A commercial vaccine product should be identical in all batches including those shared between countries, and it is surmised that vaccinated individuals in Denmark and Sweden objectively encountered the same rates of SAEs and had similar means and opportunity to report SAEs. Therefore, our data suggest that mild SAEs were markedly under-reported in Sweden during the early phase of vaccine roll-out. The factors that modulate the spontaneous reporting of SAEs on a population scale are multifactorial, but it is notable that the governmental response to the COVID-19 pandemic differed considerably in Denmark and Sweden, with a high hierarchical command and control governance in Denmark (including societal lockdown and selective engagement with healthcare expertise) and a network-based approach with extensive regional and local autonomy in Sweden [
9]. For example, in June 2021, i.e., during the period of the administration of the ‘green’ moderate SAE rate batches, the DKMA issued a request for the public not to report simple and transient SAEs, whilst to our knowledge, similar regulatory pleas were not issued in Sweden. Altogether, the differing control governance arrangements in Denmark and Sweden might, therefore, have suggested that, contrary to our findings, the under-reporting of SAEs in the early phase of the vaccination campaign would be most likely in Denmark compared with Sweden. However, we also observed that during the study period, a considerably higher percentage of SAE reports (40 vs. 15%) were from healthcare workers rather than private individuals in Denmark compared to Sweden. Interestingly, periodic yearly reports from the SMPA summarizing SAE reports for all marketed pharmaceutical products in Sweden have shown a distinct shift in ratios of SAE reports from healthcare workers/the public in 2021, with ratios of 72/28% in 2020 and 53/47% in 2021, respectively, with this shift mainly determined by changes in reporting ratios for the COVID-19 vaccines [
18,
19]. Whether healthcare workers in Sweden were less inclined to report SAEs from the BNT162b2 vaccine in Sweden requires further study, including to determine the potential role of the perceived risk that such reports may be linked to repressive measures from governmental and regional health authorities [
20]. Notably, the importance of political observance for the reporting of SAEs related to COVID-19 vaccines was recently suggested in a study from the US Vaccine Adverse Events Reporting System (VAERS), a passive surveillance system like the reporting systems managed by the DKMA and SMPA, which showed that the more likely it was that US states voted Republican, the more likely these states were to report vaccine-related SAEs [
21]. In any case, the under-reporting of data that best represent objective rates of SAEs may have important public health consequences, e.g., by impeding long-term follow-up of subjects with SAEs and reducing the likelihood of backtracking later clinical events to SAEs. Also, it seems plausible that if short- and medium-term SAEs are under-reported, then long-term SAEs are even less likely to be reported.

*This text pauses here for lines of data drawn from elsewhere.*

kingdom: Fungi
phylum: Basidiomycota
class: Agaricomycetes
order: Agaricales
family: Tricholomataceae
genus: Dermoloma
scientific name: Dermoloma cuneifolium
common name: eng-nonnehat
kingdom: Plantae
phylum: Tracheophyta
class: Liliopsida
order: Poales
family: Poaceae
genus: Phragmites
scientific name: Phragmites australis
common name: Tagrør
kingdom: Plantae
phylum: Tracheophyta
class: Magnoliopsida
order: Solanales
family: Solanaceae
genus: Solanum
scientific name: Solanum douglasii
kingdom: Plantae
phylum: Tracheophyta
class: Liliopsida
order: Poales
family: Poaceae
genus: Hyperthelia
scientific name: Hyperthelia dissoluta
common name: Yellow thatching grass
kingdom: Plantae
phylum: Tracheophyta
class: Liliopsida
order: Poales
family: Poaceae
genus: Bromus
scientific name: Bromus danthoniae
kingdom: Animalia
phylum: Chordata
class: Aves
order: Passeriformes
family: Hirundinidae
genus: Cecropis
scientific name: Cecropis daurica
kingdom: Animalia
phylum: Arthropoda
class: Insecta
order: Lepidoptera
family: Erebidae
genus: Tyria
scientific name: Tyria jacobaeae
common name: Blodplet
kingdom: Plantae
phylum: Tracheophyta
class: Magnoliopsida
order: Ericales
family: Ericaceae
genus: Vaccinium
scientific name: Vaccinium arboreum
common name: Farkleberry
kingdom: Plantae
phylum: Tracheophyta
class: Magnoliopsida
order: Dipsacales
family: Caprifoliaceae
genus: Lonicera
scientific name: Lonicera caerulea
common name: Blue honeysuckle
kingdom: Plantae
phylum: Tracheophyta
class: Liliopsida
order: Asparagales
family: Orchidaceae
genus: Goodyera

The current validation by Swedish data of the batch-dependent safety signal reported from Denmark adds weight to the hypothesis that early commercial BNT162b2 vaccine batches may have differed from the latter batches and that batch-level product quality surveillance and pharmacovigilance may have been suboptimal during the BNT162b2 vaccine roll-out. However, we emphasize that our results are preliminary and hypothesis-generating, given the inherent limitations of spontaneous SAE reporting systems like the DKMA and SMPA. Notably, such passive reporting systems may capture < 15% of SAEs [
22]. Also, the current data were incomplete and subject to variable quality information, and factors such as vaccine efficacy, pre-existing immunity and booster schedules, and clinical details and long-term effects of reported SAEs were not examined.